In essence, the Rockies’ Gold-Glove, Silver-Slugger, All-Star, all-everything third baseman sees all of this* as an opportunity.

A World Series for the Colorado Rockies? Why not. That’s Arenado’s take.

“This is what it is this year,” Arenado said on a conference call over the weekend. “If you have a chance to win a World Series and a chance to get to the playoffs, I’m all about it. I think it’s legitimate, we are here; if it wasn’t legitimate, I think a lot of guys wouldn’t be here. It counts. There’s a chance to win a World Series and I think that should be the goal,” Arenado said.

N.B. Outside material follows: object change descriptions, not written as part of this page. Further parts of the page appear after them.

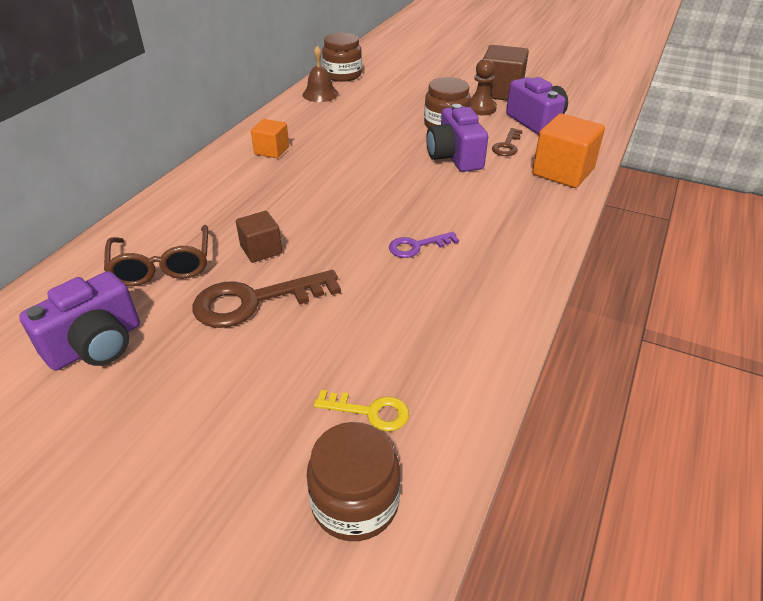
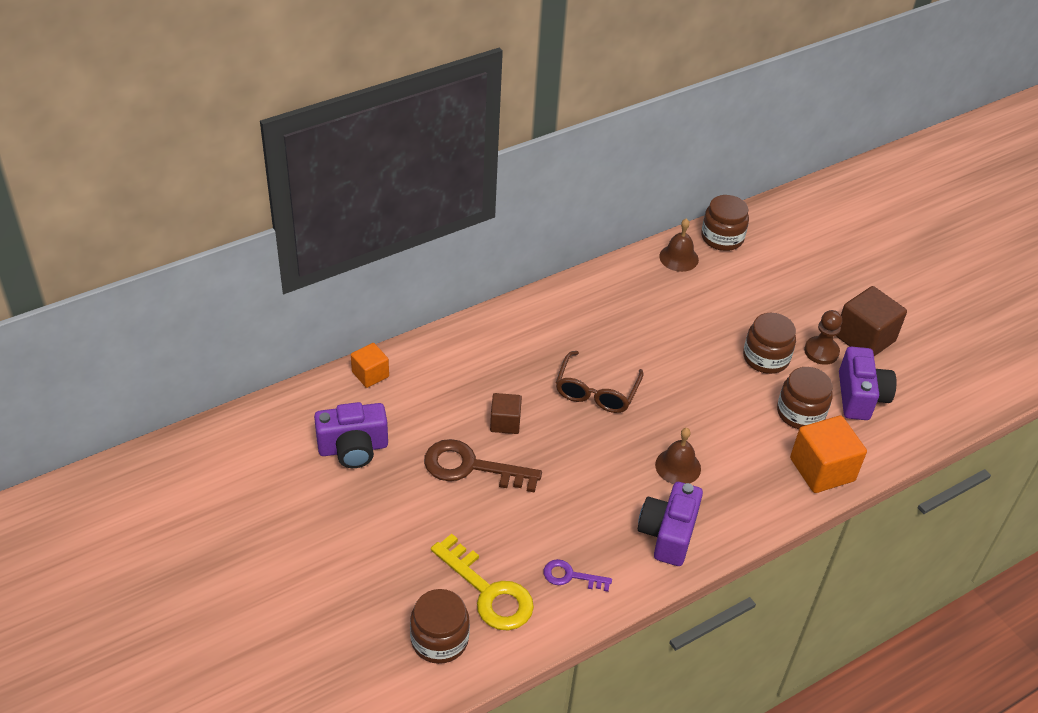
camera: 30 degrees right, 5 degrees up
(162, 266) = (427, 401): brown glasses -> brown glasses (596, 391)
(271, 150) = (582, 316): orange cube -> orange cube (370, 374)
(370, 411) = (488, 591): yellow key -> yellow key, size x1.84
(417, 246) = (624, 481): purple key -> purple key (571, 576)
(452, 216) = (678, 466): none -> brown bell
(455, 157) = (738, 402): purple camera -> purple camera (668, 534)
(507, 146) = (800, 413): brown key -> brown jar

Sixty games, or 162 – do you think a guy like Arenado gives a damn? If there’s a score to be kept, a ball to be hit, caught or thrown, Arenado is going to be there full steam ahead. We should know by now, that’s simply how he’s wired. Doesn’t he strike you as the neighborhood kid who’s got to be told to come inside about seven times once it’s too dark to see? Whiffleball. Basketball. Baseball. Hide-n-go-Seek. Wouldn’t Arenado be the kid who plays and plays and plays until he’s confronted by being grounded or losing some allowance?

Then again, his “allowance” this season will be considerably less than he’s used to. This season, Arenado is scheduled to make about $13 million, rather than the $35 million that’s spelled out in his contract. But while watching him talk on Saturday, he doesn’t appear to be moping around – back at work, underpaid, grouchy like all the rest of us during one of the wildest, most-unpredictable times in world history.

Actually, he looks like a kid who just got out of school for the summer – there’s a hop in his skip, and there’s no doubt about it. Don’t you just have the feeling that the biggest bummer about all of this is that the kid couldn’t just go play baseball? It didn’t even bother him that he was “brushed back” (on accident) by pitcher German Marquez during BP. For a player like Arenado, a little “up-and-in” is a small price to pay to get back in the cage.

And when he talks about the Rockies winning a World Series, there’s a strange sparkle in his eye – like he actually believes it’s possible.

Is it? Let’s see – if the Rockies are playing 162, nobody but nobody believes (would have believed) the Rockies stood a chance. That’s been proven out almost every year of their existence.

But if the season is shortened? Let’s see, the oddsmakers place the Rockies as one of the worst teams, having no realistic chance at winning. In fact, they’re 150-to-1 to win it all. But if you’re seeing things like Arenado is seeing them, it should be noted that at the 60-game mark, the Rockies have stood atop the division twice (1995 and 2017), and been in second place five times (’97, 2000, ’13, ’18 and ’19). The Rockies have a long history of letting their most respectable starts slip away, but what if they’re looking good when game No. 60 rolls around?

Nolan knows.

It’s an opportunity. It’s Bizarro World in 2020, Jerry. If nothing else in 2020 is predictable, why should Major League Baseball? Or the Colorado Rockies, for that matter?

Put an asterisk on the 2020 World Series if you’d like, but Nolan Arenado isn’t about to. And if it’s something that Nolan Arenado is swinging for, count me in regardless of the sample size.

Watch him now, Colorado – in person, on television, during the pandemic or after. Don’t miss a chance to watch a kid who just loves to play.